Stated exercise 1:
Please render everything in the nature image entries from the line containing "phylum: Tracheophyta" down to the end of those entries as a numbered list, skipping blank lines and leaving out the pictures.

Source document:
"""
# Aprons



## safehouse (Sep 7, 2013)

Freemason Connect HD


----------



## widows son (Sep 7, 2013)

I think it has to do with the style of dress. Most tuxedos with coattails have a broader jacket, and its usually with this attire that I see aprons under the jacket, with it unbuttoned.


----------



## Bro. Stewart P.M. (Sep 7, 2013)

safehouse said:


> According to logic and common sense, a man wears an apron outside his cloths, why is it then in some lodges the apron is worn inside your jacket??
> 
> 
> Freemason Connect HD



Because some Brothers are ignorant to the proper protocol as to how to wear their aprons.


----------



## JJones (Sep 7, 2013)

I find that when I button my jacket it kind of bunches up above my apron when I sit and I need to tug it down when I stand up. :1:

I was always taught that you unbutton your jacket when you sit down and button it when you stand back up so, when in lodge, it seemed to make the most since to just leave my jacket unbuttoned and wear my apron under it.  I was correct on this very quickly.

You still see brothers wearing aprons under their jackets.  I could correct them but, to be honest, I'm usually just glad to see people wearing jackets to lodge and I don't want to embarrass or discourage them from wearing one.


----------



## Godfrey Daniel (Sep 7, 2013)

Bro. Stewart said:


> Because some Brothers are ignorant to the proper protocol as to how to wear their aprons.



Do tell.


----------



## Bro. Stewart P.M. (Sep 7, 2013)

Godfrey Daniel said:


> Do tell.
> 
> View attachment 3519



Your point is well founded but does not change or modify my position. There is a large difference between a coat with tails, and a suit or sports coat.

Regardless, the proper way to wear an apron in my jurisdiction is  over the coat.


----------



## Godfrey Daniel (Sep 7, 2013)

double-breasted?


----------



## Bro. Stewart P.M. (Sep 7, 2013)

Godfrey Daniel said:


> I'm not certain I understand the difference.  Then it follows that certain types of jacket/coat are exempt from the proper protocol of which you say some Brothers are ignorant?  How about double-breasted?



One difference between the tails configuration and a standard suit jacket is the length of the coat at the front. Sorry, I assumed that you knew the difference. A tails configuration nominally does not extend below the waist line in the front, as to the full length (to finger tips, arms fully down and fingers extended) of the standard suit coat.

Brother Washington (as pictured) was from a different era. There are a lot of protocol differences between the 1700's and the 2000's, of course I am sure that you are well aware of that.
"""
(Extracted data entries)
"""
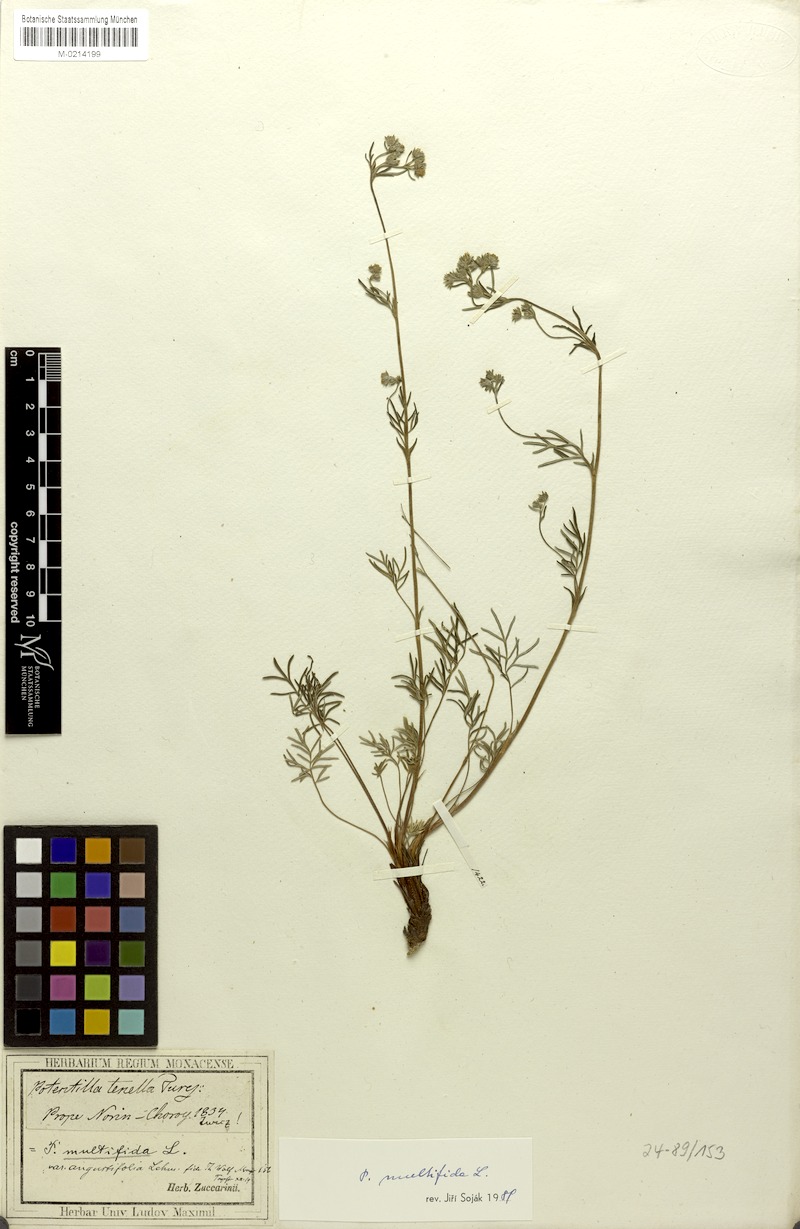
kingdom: Plantae
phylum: Tracheophyta
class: Magnoliopsida
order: Rosales
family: Rosaceae
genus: Potentilla
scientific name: Potentilla multifida
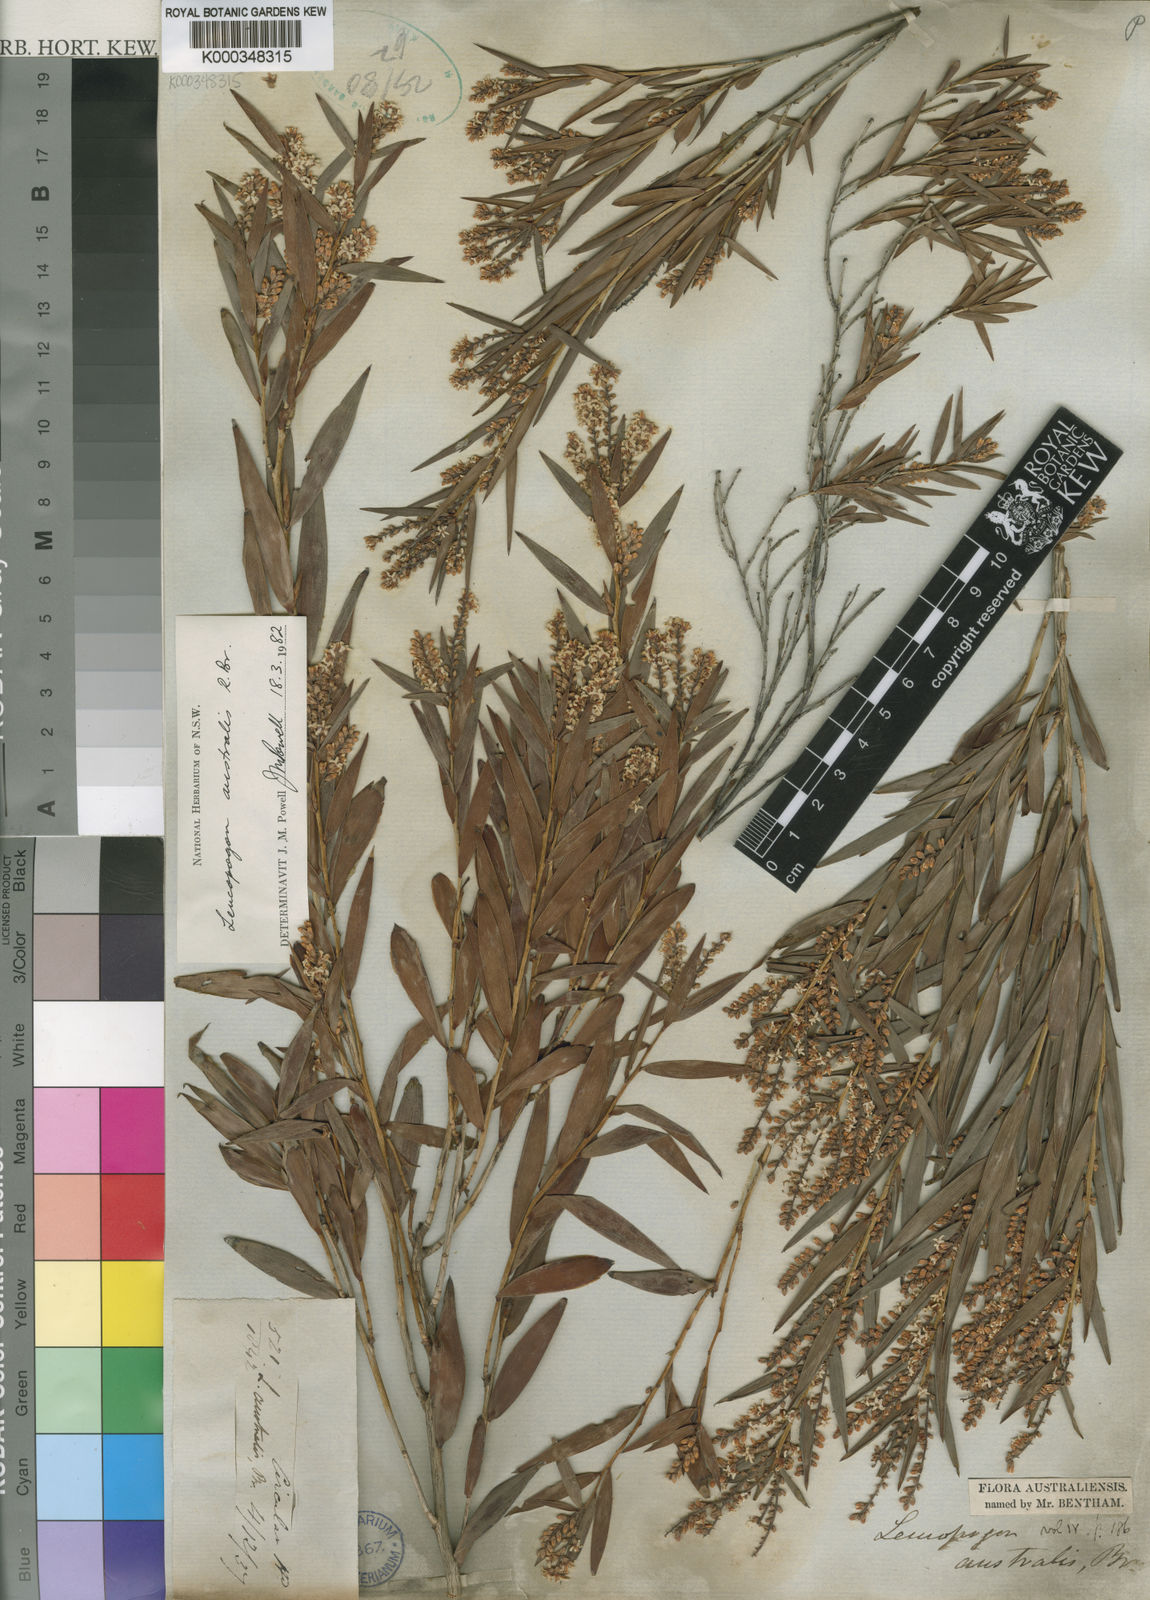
"""
Stated exercise 2:
Set down everything in the apron thread from "Your point is" down to "or sports coat.", word for word.

Exercise solution 1:
1. phylum: Tracheophyta
2. class: Magnoliopsida
3. order: Rosales
4. family: Rosaceae
5. genus: Potentilla
6. scientific name: Potentilla multifida

Exercise solution 2:
Your point is well founded but does not change or modify my position. There is a large difference between a coat with tails, and a suit or sports coat.